2.3.两台slave服务器设置read_only
(从库对外提供读服务,之所以没有写进配置文件,是因为随时slave会提升为master)
192.168.2.129 [root ~]$ mysql -uroot -p123456 -e "set global read_only=1"
192.168.2.130 [root ~]$ mysql -uroot -p123456 -e "set global read_only=1"
2.4.配置SSH登录无密码验证
(使用key登录,工作中常用,最好不要禁掉密码登录,如果禁了,可能会有问题)
在server02 192.168.2.128操作(Master):
192.168.2.128 [root ~]$ ssh-keygen -t rsa
192.168.2.128 [root ~]$ ssh-copy-id -i /root/.ssh/id_rsa.pub [email protected]
192.168.2.128 [root ~]$ ssh-copy-id -i /root/.ssh/id_rsa.pub [email protected]
在server03 192.168.2.129操作(slave):
192.168.2.129 [root ~]$ ssh-keygen -t rsa
192.168.2.129 [root ~]$ ssh-copy-id -i /root/.ssh/id_rsa.pub [email protected]
192.168.2.129 [root ~]$ ssh-copy-id -i /root/.ssh/id_rsa.pub [email protected]
在server04 192.168.2.130操作(slave+Monitor):
192.168.2.130 [root ~]$ ssh-keygen -t rsa
192.168.2.130 [root ~]$ ssh-copy-id -i /root/.ssh/id_rsa.pub [email protected]

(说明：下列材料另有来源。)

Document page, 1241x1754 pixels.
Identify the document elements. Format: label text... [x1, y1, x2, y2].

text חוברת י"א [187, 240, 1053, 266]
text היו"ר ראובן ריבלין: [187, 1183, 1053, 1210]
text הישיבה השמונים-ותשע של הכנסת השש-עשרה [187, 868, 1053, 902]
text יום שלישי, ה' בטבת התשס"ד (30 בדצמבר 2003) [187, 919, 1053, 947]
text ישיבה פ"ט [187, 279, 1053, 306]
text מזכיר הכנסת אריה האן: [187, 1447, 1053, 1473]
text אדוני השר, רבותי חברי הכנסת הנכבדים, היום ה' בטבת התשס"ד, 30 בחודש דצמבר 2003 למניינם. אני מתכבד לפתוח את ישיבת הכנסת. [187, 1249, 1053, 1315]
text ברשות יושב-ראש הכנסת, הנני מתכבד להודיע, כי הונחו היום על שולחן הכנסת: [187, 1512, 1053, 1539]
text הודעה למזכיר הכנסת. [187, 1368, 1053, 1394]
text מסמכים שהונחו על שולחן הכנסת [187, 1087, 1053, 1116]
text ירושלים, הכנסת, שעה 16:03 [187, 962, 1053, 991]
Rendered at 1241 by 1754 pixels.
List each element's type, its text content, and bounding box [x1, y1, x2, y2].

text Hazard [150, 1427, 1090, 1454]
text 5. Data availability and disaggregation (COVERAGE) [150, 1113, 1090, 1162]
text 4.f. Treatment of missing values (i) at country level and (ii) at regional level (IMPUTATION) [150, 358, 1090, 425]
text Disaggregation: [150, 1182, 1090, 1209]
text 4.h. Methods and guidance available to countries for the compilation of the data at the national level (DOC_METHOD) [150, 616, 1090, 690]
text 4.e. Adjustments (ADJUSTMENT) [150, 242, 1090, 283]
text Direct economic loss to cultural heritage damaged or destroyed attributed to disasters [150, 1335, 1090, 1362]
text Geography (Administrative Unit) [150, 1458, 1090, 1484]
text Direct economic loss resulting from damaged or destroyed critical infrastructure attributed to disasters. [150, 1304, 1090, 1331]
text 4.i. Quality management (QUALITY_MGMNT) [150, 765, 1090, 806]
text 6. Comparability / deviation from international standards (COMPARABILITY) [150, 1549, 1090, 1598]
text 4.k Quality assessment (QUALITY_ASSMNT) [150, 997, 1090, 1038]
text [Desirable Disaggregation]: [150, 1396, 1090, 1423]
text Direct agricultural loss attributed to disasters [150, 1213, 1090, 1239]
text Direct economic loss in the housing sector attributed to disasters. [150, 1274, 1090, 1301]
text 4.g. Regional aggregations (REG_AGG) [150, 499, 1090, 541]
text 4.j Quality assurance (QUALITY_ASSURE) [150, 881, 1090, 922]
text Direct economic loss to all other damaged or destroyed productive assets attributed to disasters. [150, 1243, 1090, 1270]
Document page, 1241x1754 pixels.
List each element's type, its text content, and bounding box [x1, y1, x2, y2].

192.168.2.130 [root ~]$ ssh-copy-id -i /root/.ssh/id_rsa.pub [email protected]
2.5.安装MHA过程
2.5.1创建软件包服务器存放目录
mkdir /data/tools -p
cd tools/
rz mha4mysql-node-0.56-0.el6.noarch.rpm
rz mha4mysql-manager-0.56-0.el6.noarch.rpm
在所有的节点安装MHA node:(下面以server02为例,记得server03和server04也一样的操作),MHA node和MHA Manager都在要官网下载,
下载地址:https://code.google.com/p/mysql-master-ha/wiki/Downloads?tm=2(自备×××)
2.5.2 安装MHA Node
在所有的服务器上安装
yum install -y perl-DBD-MySQL
rpm -ihv mha4mysql-node-0.56-0.el6.noarch.rpm
2.5.3. 安装MHA Manager
在192.168.2.130 机器上安装mha4mysql-manager和 mha4mysql-node
yum -y install perl-Parallel-ForkManager perl-Log-Dispatch perl-Time-HiRes perl-Mail-Sender perl-Mail-Sendmail perl-DBD-MySQL perl-Config-Tiny perl-Log-Dispatch perl-Config-IniFiles
rpm -ihv mha4mysql-node-0.56-0.el6.noarch.rpm
rpm -ivh mha4mysql-manager-0.56-0.el6.noarch.rpm
此处为了演示只是以192.168.2.130机器上安装 mha4mysql-node和mha4mysql-manager演示为例
A.采用rpm包安装
[root@server03 ~]# rpm -ivh mha4mysql-node-0.56-0.el6.noarch
安装成功后会出现以下软件包,代表安装成功
[root@server03 ~]# rpm -ql mha4mysql-node-0.56-0.el6.noarch
/usr/bin/apply_diff_relay_logs
/usr/bin/filter_mysqlbinlog
/usr/bin/purge_relay_logs
/usr/bin/save_binary_logs
/usr/share/man/man1/apply_diff_relay_logs.1.gz
/usr/share/man/man1/filter_mysqlbinlog.1.gz
/usr/share/man/man1/purge_relay_logs.1.gz
/usr/share/man/man1/save_binary_logs.1.gz
/usr/share/perl5/vendor_perl/MHA/BinlogHeaderParser.pm
/usr/share/perl5/vendor_perl/MHA/BinlogManager.pm
/usr/share/perl5/vendor_perl/MHA/BinlogPosFindManager.pm
/usr/share/perl5/vendor_perl/MHA/BinlogPosFinder.pm
/usr/share/perl5/vendor_perl/MHA/BinlogPosFinderElp.pm
/usr/share/perl5/vendor_perl/MHA/BinlogPosFinderXid.pm
/usr/share/perl5/vendor_perl/MHA/NodeConst.pm
/usr/share/perl5/vendor_perl/MHA/NodeUtil.pm
/usr/share/perl5/vendor_perl/MHA/SlaveUtil.pm
Node脚本说明:(这些工具通常由MHA Manager的脚本触发,无需人为操作)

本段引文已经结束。